The power of an anecdote just isn’t that strong, is it? The naked Cohen would be a flimsy data point from which to draw too many firm conclusions.
That’s not to say that anecdote doesn’t trump science, logic, or wise public policy, with astonishing regularity. The political environment (and the journalistic instinct) is primed to encourage and respond to anecdote, in large part because data are dull and scientists and accountants are excruciating — even when they are correct. Beyond that, inconvenient truths are best swept aside with emotional anecdote.
As powerful, and almost as meaningless, as a powerful anecdote is feel-good symbolism — an act of grace or charity or justice so soul satisfying that no one will bother to check for effectiveness.
In Connecticut, what has been the Democratic legislative response to Gov. M. Jodi Rell’s proposed budget cuts? Symbolism and anecdote. When Rell performed a bit of permanent surgery on Connecticut’s health care advocate, Kevin Lembo, it took state Sen. Mary Ann Handley about 15 seconds to offer up an anecdote about how Lembo had helped one of her constituents. As the Associated Press reported at the time, “Several lawmakers say they have referred constituents to Lembo for help and have been pleased with the results.”

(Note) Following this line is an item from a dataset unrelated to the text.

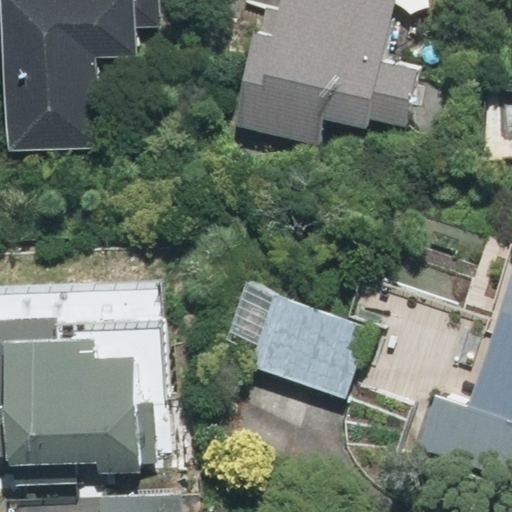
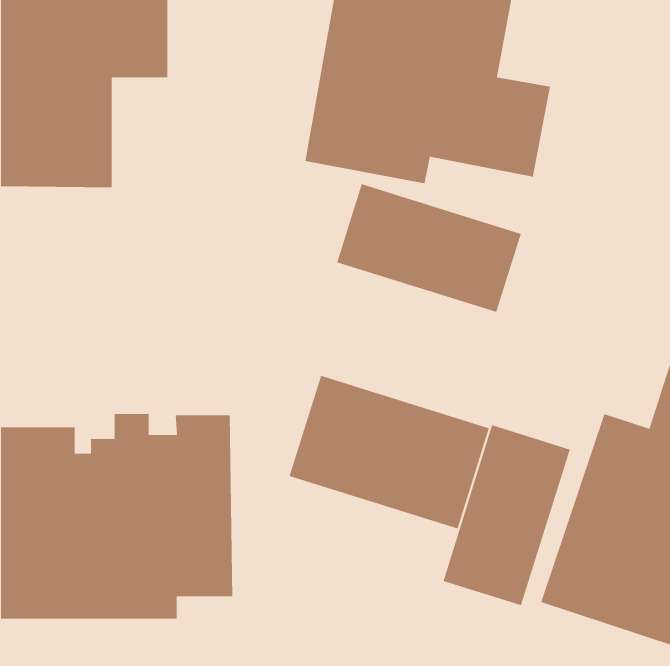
building: none -> [336,183,522,313]
building: none -> [442,424,571,606]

Well then, Kevin, your job is safe. No financial or program analysis. Anecdotes are good enough for us.
Of course, Rell is no enemy of the anecdote tyranny. Barely had her proposal to allow 24-hour bars at the casinos emerged for public viewing when a Navy sailor who had been drinking something other than sea water at one of the casinos was involved in a fatal car accident. Rell torpedoed her own plan like a Trident sub run amok. One anecdote was enough for her.
Journalists love anecdotes so much that they often create their own. How many on-camera young television reporters have you seen at fast-food restaurants, poised to buy a triple-thick bacon cheeseburger with chocolate sauce, when, at the last second, they look at the new and improved and required calorie information, slap their little foreheads, and express shock and horror? Nice anecdote, but it has little to do with reality. A Yale study released in May in the American Journal of Public Health found that almost no one looked at the nutritional information, whether it was on computer terminals, pamphlets or posters, or written in ketchup between the slice of cheese and the hamburger.
The anecdote factory went on overtime when a federal task force recently recommended eliminating routine annual breast cancer screening for women under 50 with no overt risk factors. What could have been an interesting debate among scientists soon became a parade of anecdotes. “My Aunt Jane was diagnosed with breast cancer when she was 43. How dare they!”
I’m going to put my clothes on now and deliver this column to the office. Have I told you how much better everyone would write if they were naked? Really. The anecdotal evidence is compelling.
Laurence D. Cohen is a freelance writer.